Then there were his steals – another NBA record – and nearly 20,000 points, and maybe most impressive of all playing all 19 of his professional seasons with one club, the Utah Jazz, and missing only 22 games to injury along the way.

What else?

“It’s unfortunate we couldn’t keep statistics on screens,” Jazz coach Jerry Sloan, who also passed hall muster on Monday, once said. “That’s one of the most important things he does for a team and tells you a little bit about who he is and what he’s about – to try to make somebody else better. He wasn’t screening midgets.”

In any case, Stockton was a lock for the hall on his numbers alone, which is almost anathema to him because of a general indifference to any statistic other than the final score. And that’s sort of a baseball thing anyway, putting potential honorees through a quantitative obstacle course just for the sake of a good – OK, endless – argument. And this even before a few hauty voters automatically withhold their consent on the first ballot, simply because they can.

If the basketball hall is less snooty, it is also less transparent. If 18 of the 24 electors mark an “X” beside your name, you’re in – and maybe for no other reason than you talk loud on television.

Stockton’s worthiness was without question when his career was only, oh, 75 percent complete. What always remained was trying to explain how it could have happened.

Many apostles always wanted to cite his heart and smarts, which were abundant, but also tended to devalue his ability. In a big man’s sport he was not a big man, but otherwise his physical gifts – vision, big hands, quick feet, a ridiculously low standing heart rate – were considerable.

At the risk of amateur headshrinking, can we suggest another thing he was obviously special at: managing fear, or at least doubt.

Stockton was better as a college player at Gonzaga than he was as a high schooler at Gonzaga Prep, and better as a pro than in college. That happens often enough in sports, but it seems a reach to call Stockton a late bloomer.

“He handled the pressure of getting better tremendously,” said Dan Fitzgerald, the man who recruited him to GU and coached him there for a year. “In 1984, does a Gonzaga kid have some doubts about whether he can compete?

“You’re thrown in against the best in the world from a place with no pedigree. You’re the 16th pick in the draft out of a school nobody has heard of at the time and people are going, ‘This is crap – this guy can’t be the real deal.’ ”

TASKS FOR THIS EXERCISE:
(A) Copy the stretch of the Stockton passage from "At the risk" through "a late bloomer.".
(B) Answer these questions from the Stockton passage:
(i) How many professional seasons did Stockton play with the Utah Jazz?
(ii) How many of the 24 electors must mark a name for that person to enter the basketball hall?
(iii) At which school did Stockton play college basketball?
(C) Extend the Stockton passage, picking up right after its final sentence.

SOURCE DATA:

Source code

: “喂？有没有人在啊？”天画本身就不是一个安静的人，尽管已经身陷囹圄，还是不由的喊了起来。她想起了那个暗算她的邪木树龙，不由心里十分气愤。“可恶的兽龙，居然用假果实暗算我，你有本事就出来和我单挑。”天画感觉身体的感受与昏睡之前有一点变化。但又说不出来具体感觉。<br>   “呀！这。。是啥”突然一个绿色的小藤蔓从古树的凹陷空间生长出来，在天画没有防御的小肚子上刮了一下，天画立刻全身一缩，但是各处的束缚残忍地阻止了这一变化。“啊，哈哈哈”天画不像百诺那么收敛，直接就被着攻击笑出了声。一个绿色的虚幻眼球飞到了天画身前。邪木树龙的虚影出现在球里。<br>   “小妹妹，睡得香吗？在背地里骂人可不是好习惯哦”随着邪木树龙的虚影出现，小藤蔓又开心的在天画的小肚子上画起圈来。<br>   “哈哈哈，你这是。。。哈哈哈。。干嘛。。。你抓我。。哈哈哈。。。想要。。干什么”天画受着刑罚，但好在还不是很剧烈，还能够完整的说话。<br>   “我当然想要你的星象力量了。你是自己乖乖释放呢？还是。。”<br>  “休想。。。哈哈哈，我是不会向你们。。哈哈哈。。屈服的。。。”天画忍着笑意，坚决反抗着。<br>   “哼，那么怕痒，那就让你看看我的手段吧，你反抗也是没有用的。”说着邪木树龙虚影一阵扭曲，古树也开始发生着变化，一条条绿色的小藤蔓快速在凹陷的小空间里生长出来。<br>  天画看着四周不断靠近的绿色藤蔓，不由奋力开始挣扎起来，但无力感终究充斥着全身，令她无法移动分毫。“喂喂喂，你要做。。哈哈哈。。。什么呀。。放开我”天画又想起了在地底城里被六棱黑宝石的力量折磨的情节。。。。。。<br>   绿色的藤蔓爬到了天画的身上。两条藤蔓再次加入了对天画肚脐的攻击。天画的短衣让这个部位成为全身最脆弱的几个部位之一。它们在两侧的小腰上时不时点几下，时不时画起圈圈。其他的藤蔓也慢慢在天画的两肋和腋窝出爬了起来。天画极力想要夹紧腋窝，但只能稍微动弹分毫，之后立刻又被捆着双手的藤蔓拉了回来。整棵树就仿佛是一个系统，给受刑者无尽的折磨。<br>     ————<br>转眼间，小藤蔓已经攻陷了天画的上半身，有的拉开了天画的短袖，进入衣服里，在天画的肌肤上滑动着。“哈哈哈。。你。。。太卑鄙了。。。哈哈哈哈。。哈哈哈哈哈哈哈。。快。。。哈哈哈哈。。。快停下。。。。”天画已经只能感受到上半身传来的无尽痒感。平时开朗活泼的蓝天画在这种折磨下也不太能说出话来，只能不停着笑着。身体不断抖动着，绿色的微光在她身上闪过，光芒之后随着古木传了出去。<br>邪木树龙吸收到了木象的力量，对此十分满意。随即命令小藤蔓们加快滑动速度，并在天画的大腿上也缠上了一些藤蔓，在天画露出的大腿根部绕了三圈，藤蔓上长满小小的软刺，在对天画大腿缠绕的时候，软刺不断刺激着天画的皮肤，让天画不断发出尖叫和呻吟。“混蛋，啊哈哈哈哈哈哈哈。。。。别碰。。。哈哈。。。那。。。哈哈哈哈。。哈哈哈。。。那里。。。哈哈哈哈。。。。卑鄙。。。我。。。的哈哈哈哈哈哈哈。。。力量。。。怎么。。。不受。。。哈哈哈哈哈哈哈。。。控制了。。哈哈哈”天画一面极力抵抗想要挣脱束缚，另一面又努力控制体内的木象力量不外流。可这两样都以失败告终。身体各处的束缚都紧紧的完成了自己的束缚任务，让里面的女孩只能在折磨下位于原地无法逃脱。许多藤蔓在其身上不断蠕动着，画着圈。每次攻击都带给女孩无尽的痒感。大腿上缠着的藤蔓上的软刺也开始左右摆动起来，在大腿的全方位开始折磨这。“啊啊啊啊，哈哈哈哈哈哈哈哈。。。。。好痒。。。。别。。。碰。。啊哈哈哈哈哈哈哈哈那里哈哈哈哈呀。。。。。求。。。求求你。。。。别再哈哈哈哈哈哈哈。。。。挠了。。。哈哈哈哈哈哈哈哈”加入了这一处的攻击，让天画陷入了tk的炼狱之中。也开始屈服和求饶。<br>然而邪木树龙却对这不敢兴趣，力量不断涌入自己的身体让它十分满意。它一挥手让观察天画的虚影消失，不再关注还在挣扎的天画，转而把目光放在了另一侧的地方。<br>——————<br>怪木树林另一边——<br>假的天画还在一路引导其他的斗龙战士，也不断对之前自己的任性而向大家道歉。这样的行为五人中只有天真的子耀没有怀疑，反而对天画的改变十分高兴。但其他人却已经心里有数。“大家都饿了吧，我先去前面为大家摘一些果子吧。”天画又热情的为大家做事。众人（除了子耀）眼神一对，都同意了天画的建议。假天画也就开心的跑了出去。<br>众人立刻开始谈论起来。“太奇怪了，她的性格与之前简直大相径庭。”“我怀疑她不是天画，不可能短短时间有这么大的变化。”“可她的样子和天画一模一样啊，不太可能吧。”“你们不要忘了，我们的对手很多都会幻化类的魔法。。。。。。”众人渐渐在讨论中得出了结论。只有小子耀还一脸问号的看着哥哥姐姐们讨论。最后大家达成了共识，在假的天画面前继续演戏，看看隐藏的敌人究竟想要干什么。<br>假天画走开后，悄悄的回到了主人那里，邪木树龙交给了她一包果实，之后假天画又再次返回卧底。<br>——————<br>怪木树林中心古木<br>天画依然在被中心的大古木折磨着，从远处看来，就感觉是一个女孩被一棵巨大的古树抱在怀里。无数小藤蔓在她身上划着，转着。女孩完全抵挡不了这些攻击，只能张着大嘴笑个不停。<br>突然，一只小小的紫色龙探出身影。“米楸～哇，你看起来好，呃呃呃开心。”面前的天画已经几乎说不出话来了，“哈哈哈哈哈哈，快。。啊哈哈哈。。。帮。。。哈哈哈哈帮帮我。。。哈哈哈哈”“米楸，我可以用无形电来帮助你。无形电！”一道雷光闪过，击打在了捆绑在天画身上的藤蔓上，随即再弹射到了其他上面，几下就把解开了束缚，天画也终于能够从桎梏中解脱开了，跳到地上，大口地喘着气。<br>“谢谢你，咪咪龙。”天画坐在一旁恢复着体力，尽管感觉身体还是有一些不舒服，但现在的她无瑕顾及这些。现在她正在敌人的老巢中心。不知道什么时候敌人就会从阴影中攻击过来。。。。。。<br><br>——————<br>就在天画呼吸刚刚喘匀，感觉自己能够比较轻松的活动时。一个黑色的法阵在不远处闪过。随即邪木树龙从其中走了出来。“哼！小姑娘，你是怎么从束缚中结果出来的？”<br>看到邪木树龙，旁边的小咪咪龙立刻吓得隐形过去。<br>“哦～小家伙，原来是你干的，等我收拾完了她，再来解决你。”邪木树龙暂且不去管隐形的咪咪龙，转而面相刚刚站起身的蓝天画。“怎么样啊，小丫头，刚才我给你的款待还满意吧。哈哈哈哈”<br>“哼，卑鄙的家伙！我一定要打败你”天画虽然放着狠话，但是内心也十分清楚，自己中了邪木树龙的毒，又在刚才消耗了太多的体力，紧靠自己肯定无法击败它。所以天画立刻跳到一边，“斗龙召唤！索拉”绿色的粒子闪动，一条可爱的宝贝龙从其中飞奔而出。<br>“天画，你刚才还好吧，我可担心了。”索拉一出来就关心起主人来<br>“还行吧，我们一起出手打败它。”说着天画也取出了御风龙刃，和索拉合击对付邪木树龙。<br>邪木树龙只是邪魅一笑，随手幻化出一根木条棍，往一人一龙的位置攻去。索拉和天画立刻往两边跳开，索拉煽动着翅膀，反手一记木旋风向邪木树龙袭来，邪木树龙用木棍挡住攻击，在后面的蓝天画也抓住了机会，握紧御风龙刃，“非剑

TASK RESULTS:
(A)
At the risk of amateur headshrinking, can we suggest another thing he was obviously special at: managing fear, or at least doubt.

Stockton was better as a college player at Gonzaga than he was as a high schooler at Gonzaga Prep, and better as a pro than in college. That happens often enough in sports, but it seems a reach to call Stockton a late bloomer.

(B)
(i) 19
(ii) 18
(iii) Gonzaga

(C)
True enough. If Gonzaga – not the Gonzaga we know today in a basketball sense – allowed him the ultimate underdog’s platform, he also had to overcome it. And that notion never left him long after people forgot where he went to school and knew him only as an established NBA star.

“I just wanted to survive,” he said. “I don’t mean physically live through it. But I always felt like I was climbing uphill.

“I’d look at the roster sheet of the other team and think, ‘Wow, how am I going to deal with this guy?’ I never thought I was ‘the guy.’ The other guy was ‘the guy.’ To figure out a way to compete is what drove me more than anything – because the couple of times I thought I was better, it never worked out very well.”

And herein is the conflict in the general public perception of the Stockton legacy. His relentlessness, his determination to be as good the next game as he was the previous one – and better, if necessary – is an ethic we purport to prize above all, and he took it to nearly an unheard of extreme. But there is a scoreboard and that the Jazz never won an NBA title is often leveraged against his reputation, never mind how much that sort of quest is beyond an individual player’s control.

It might be also pointed out that he never indulged in free agency or demanded a trade to chase a ring – loyalty being another disappearing virtue the sports fan lives to mourn.

Sometime when he returns from Detroit, where the Hall of Fame announcement was made, Stockton will rejoin the pickup game at GU he still enjoys at age 47 – the one from which another ex-Zag, Richie Frahm, just launched his return to the pro game. Stockton will pass and screen and move and hit the open jumper – and again and again, find the open man.

He has always played better at the next level. But as of Monday, there are no better levels. He stands at the top.